▶ _Dataset excerpts_
--- Start ---

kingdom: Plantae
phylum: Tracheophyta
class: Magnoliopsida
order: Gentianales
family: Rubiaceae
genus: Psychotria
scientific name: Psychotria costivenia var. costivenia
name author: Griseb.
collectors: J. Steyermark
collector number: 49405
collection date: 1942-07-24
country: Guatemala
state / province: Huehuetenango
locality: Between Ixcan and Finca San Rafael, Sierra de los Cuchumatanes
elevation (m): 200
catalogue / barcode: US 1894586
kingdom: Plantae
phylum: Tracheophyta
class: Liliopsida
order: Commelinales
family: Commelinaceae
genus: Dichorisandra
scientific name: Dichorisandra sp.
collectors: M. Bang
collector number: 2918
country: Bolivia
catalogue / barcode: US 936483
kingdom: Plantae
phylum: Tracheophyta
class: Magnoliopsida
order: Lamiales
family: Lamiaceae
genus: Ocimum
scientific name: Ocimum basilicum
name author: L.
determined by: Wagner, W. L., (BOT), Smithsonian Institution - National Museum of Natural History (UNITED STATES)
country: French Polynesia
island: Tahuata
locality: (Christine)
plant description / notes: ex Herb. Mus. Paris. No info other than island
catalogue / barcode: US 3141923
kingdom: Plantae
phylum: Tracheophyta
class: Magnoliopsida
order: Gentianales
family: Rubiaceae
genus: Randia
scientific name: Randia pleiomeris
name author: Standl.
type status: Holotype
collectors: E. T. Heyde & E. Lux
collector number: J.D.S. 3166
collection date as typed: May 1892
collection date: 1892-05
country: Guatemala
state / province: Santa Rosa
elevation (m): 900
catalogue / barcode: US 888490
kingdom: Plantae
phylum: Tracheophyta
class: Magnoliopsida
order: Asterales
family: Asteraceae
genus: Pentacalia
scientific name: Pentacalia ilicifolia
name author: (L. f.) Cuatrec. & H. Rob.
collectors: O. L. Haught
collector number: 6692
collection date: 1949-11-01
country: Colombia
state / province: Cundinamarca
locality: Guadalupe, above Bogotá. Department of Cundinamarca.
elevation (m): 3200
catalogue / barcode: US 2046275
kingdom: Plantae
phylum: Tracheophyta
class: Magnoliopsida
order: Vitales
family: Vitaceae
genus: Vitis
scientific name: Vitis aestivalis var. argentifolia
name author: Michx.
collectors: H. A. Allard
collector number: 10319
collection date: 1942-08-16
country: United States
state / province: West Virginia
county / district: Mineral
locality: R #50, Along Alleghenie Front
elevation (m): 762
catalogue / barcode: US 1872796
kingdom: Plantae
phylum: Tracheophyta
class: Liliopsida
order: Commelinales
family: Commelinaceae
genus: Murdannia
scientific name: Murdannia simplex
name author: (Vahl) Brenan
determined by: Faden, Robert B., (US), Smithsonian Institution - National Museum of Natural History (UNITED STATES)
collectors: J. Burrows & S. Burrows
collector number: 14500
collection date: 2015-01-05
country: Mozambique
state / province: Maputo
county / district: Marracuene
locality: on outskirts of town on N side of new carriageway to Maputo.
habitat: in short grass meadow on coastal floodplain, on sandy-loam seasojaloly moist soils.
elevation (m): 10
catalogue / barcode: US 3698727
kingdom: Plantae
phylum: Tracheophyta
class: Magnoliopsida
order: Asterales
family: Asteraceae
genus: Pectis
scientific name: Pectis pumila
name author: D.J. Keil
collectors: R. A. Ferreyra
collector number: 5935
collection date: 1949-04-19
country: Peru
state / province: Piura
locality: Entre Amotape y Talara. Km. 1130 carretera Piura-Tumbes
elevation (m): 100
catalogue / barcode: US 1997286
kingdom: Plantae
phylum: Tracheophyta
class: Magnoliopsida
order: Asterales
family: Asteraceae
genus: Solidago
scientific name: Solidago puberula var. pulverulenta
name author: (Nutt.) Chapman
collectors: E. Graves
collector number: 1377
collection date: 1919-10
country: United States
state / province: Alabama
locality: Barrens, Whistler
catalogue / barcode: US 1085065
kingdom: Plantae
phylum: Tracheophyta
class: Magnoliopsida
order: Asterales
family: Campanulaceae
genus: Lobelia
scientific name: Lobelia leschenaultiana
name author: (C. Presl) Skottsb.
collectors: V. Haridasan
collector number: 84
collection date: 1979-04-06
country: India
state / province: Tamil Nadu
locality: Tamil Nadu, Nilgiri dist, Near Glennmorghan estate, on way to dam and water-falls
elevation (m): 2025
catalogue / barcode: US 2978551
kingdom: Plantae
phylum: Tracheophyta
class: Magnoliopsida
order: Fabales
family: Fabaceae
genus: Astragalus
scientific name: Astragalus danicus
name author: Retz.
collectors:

--- End ---

▶ _Requirements_
Lay out every line of the records above as a single numbered list, omitting any blank lines.

▶ _Solution for this task_
1. kingdom: Plantae
2. phylum: Tracheophyta
3. class: Magnoliopsida
4. order: Gentianales
5. family: Rubiaceae
6. genus: Psychotria
7. scientific name: Psychotria costivenia var. costivenia
8. name author: Griseb.
9. collectors: J. Steyermark
10. collector number: 49405
11. collection date: 1942-07-24
12. country: Guatemala
13. state / province: Huehuetenango
14. locality: Between Ixcan and Finca San Rafael, Sierra de los Cuchumatanes
15. elevation (m): 200
16. catalogue / barcode: US 1894586
17. kingdom: Plantae
18. phylum: Tracheophyta
19. class: Liliopsida
20. order: Commelinales
21. family: Commelinaceae
22. genus: Dichorisandra
23. scientific name: Dichorisandra sp.
24. collectors: M. Bang
25. collector number: 2918
26. country: Bolivia
27. catalogue / barcode: US 936483
28. kingdom: Plantae
29. phylum: Tracheophyta
30. class: Magnoliopsida
31. order: Lamiales
32. family: Lamiaceae
33. genus: Ocimum
34. scientific name: Ocimum basilicum
35. name author: L.
36. determined by: Wagner, W. L., (BOT), Smithsonian Institution - National Museum of Natural History (UNITED STATES)
37. country: French Polynesia
38. island: Tahuata
39. locality: (Christine)
40. plant description / notes: ex Herb. Mus. Paris. No info other than island
41. catalogue / barcode: US 3141923
42. kingdom: Plantae
43. phylum: Tracheophyta
44. class: Magnoliopsida
45. order: Gentianales
46. family: Rubiaceae
47. genus: Randia
48. scientific name: Randia pleiomeris
49. name author: Standl.
50. type status: Holotype
51. collectors: E. T. Heyde & E. Lux
52. collector number: J.D.S. 3166
53. collection date as typed: May 1892
54. collection date: 1892-05
55. country: Guatemala
56. state / province: Santa Rosa
57. elevation (m): 900
58. catalogue / barcode: US 888490
59. kingdom: Plantae
60. phylum: Tracheophyta
61. class: Magnoliopsida
62. order: Asterales
63. family: Asteraceae
64. genus: Pentacalia
65. scientific name: Pentacalia ilicifolia
66. name author: (L. f.) Cuatrec. & H. Rob.
67. collectors: O. L. Haught
68. collector number: 6692
69. collection date: 1949-11-01
70. country: Colombia
71. state / province: Cundinamarca
72. locality: Guadalupe, above Bogotá. Department of Cundinamarca.
73. elevation (m): 3200
74. catalogue / barcode: US 2046275
75. kingdom: Plantae
76. phylum: Tracheophyta
77. class: Magnoliopsida
78. order: Vitales
79. family: Vitaceae
80. genus: Vitis
81. scientific name: Vitis aestivalis var. argentifolia
82. name author: Michx.
83. collectors: H. A. Allard
84. collector number: 10319
85. collection date: 1942-08-16
86. country: United States
87. state / province: West Virginia
88. county / district: Mineral
89. locality: R #50, Along Alleghenie Front
90. elevation (m): 762
91. catalogue / barcode: US 1872796
92. kingdom: Plantae
93. phylum: Tracheophyta
94. class: Liliopsida
95. order: Commelinales
96. family: Commelinaceae
97. genus: Murdannia
98. scientific name: Murdannia simplex
99. name author: (Vahl) Brenan
100. determined by: Faden, Robert B., (US), Smithsonian Institution - National Museum of Natural History (UNITED STATES)
101. collectors: J. Burrows & S. Burrows
102. collector number: 14500
103. collection date: 2015-01-05
104. country: Mozambique
105. state / province: Maputo
106. county / district: Marracuene
107. locality: on outskirts of town on N side of new carriageway to Maputo.
108. habitat: in short grass meadow on coastal floodplain, on sandy-loam seasojaloly moist soils.
109. elevation (m): 10
110. catalogue / barcode: US 3698727
111. kingdom: Plantae
112. phylum: Tracheophyta
113. class: Magnoliopsida
114. order: Asterales
115. family: Asteraceae
116. genus: Pectis
117. scientific name: Pectis pumila
118. name author: D.J. Keil
119. collectors: R. A. Ferreyra
120. collector number: 5935
121. collection date: 1949-04-19
122. country: Peru
123. state / province: Piura
124. locality: Entre Amotape y Talara. Km. 1130 carretera Piura-Tumbes
125. elevation (m): 100
126. catalogue / barcode: US 1997286
127. kingdom: Plantae
128. phylum: Tracheophyta
129. class: Magnoliopsida
130. order: Asterales
131. family: Asteraceae
132. genus: Solidago
133. scientific name: Solidago puberula var. pulverulenta
134. name author: (Nutt.) Chapman
135. collectors: E. Graves
136. collector number: 1377
137. collection date: 1919-10
138. country: United States
139. state / province: Alabama
140. locality: Barrens, Whistler
141. catalogue / barcode: US 1085065
142. kingdom: Plantae
143. phylum: Tracheophyta
144. class: Magnoliopsida
145. order: Asterales
146. family: Campanulaceae
147. genus: Lobelia
148. scientific name: Lobelia leschenaultiana
149. name author: (C. Presl) Skottsb.
150. collectors: V. Haridasan
151. collector number: 84
152. collection date: 1979-04-06
153. country: India
154. state / province: Tamil Nadu
155. locality: Tamil Nadu, Nilgiri dist, Near Glennmorghan estate, on way to dam and water-falls
156. elevation (m): 2025
157. catalogue / barcode: US 2978551
158. kingdom: Plantae
159. phylum: Tracheophyta
160. class: Magnoliopsida
161. order: Fabales
162. family: Fabaceae
163. genus: Astragalus
164. scientific name: Astragalus danicus
165. name author: Retz.
166. collectors:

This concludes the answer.